Sadly, it wasn’t to be. The deejay in center field was not as exciting.
Things happen and plans fall through. Let me be clear, I’m not blaming the Nationals for this at all; the reasons were almost certainly outside their control. The best-laid plans sometimes just don’t happen. I know that.
That doesn’t mean I didn’t feel crushed.
Still, there was a baseball game to enjoy — the Nationals and the San Diego Padres.
I tried the Samuel Adams Nats Anniversary IPA. I have to be honest, I wasn’t a fan. I don’t enjoy IPAs a lot. Give me a stout or a porter any day. I also had a frozen margarita tube, so by the time of first pitch I wasn’t feeling a lot of pain.
As the game started, I took notes as I do.

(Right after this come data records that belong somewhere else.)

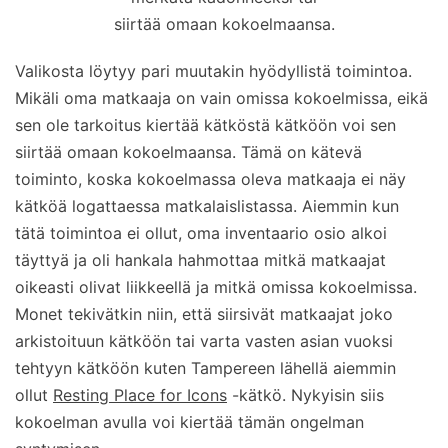
siirtää omaan kokoelmaansa.
Valikosta löytyy pari muutakin hyödyllistä toimintoa.
Mikäli oma matkaaja on vain omissa kokoelmissa, eikä
sen ole tarkoitus kiertää kätköstä kätköön voi sen
siirtää omaan kokoelmaansa. Tämä on kätevä
toiminto, koska kokoelmassa oleva matkaaja ei näy
kätköä logattaessa matkalaislistassa. Aiemmin kun
tätä toimintoa ei ollut, oma inventaario osio alkoi
täyttyä ja oli hankala hahmottaa mitkä matkaajat
oikeasti olivat liikkeellä ja mitkä omissa kokoelmissa.
Monet tekivätkin niin, että siirsivät matkaajat joko
arkistoituun kätköön tai varta vasten asian vuoksi
tehtyyn kätköön kuten Tampereen lähellä aiemmin
ollut
Resting Place for Icons
-kätkö. Nykyisin siis
kokoelman avulla voi kiertää tämän ongelman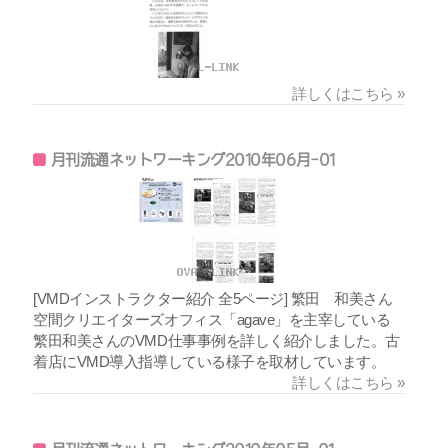
詳しくはこちら »
月刊流通ネットワーキング2010年06月-01
[VMDインストラクター紹介 全5ページ] 繁田 和美さん
空間クリエイターズオフィス「agave」を主宰している
繁田和美さんのVMD仕事事例を詳しく紹介しました。古
着店にVMD導入指導している様子を取材しています。
詳しくはこちら »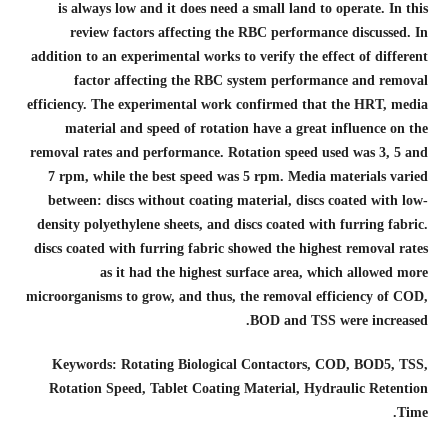
is always low and it does need a small land to operate. In this
review factors affecting the RBC performance discussed. In
addition to an experimental works to verify the effect of different
factor affecting the RBC system performance and removal
efficiency. The experimental work confirmed that the HRT, media
material and speed of rotation have a great influence on the
removal rates and performance. Rotation speed used was 3, 5 and
7 rpm, while the best speed was 5 rpm. Media materials varied
between: discs without coating material, discs coated with low-
density polyethylene sheets, and discs coated with furring fabric.
discs coated with furring fabric showed the highest removal rates
as it had the highest surface area, which allowed more
microorganisms to grow, and thus, the removal efficiency of COD,
BOD and TSS were increased.
Keywords:
Rotating Biological Contactors, COD, BOD5, TSS,
Rotation Speed, Tablet Coating Material, Hydraulic Retention
Time.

I don’t know how to fill out a scorecard, so I have a different notetaking system that works for me, which breaks the game down pitch by pitch.
The crowd continued to arrive into the third inning, and then around the seventh inning the crowd started to leave. By the end of the game, there weren’t many people left in my section; the last people in my row left in the top of the 8th.
The game was notable for the various defensive shifts the Nationals had to make due to injury. Yunel Escobar was hit by a pitch and left the game, which shifted Anthony Rendon to third and brought in Danny Espinosa to play second. Then when Michael Taylor ran into the outfield wall and banged his knee, Taylor was replaced by Bryce Harper in center, Jayson Werth moved from left to right, Epinosa moved to left, and Trea Turner came in to play second.
The Nationals won, 4-2. Jonathan Papelbon came in for the save with a three run lead, walked the first batter, balked him to second, and gave up a ground ball single to bring in a run. Then he got the final out, and it was time for Happy Handshakes!
After that, there’s nothing to tell. A short walk to the Navy Yards Metro station, a drive from Greenbelt back to York, and then to bed.
A good day was had. It was a lovely day in the District, not too hot, not too humid. I walked a lot, and I have lovely tan lines at my ankles. I should do more days like this.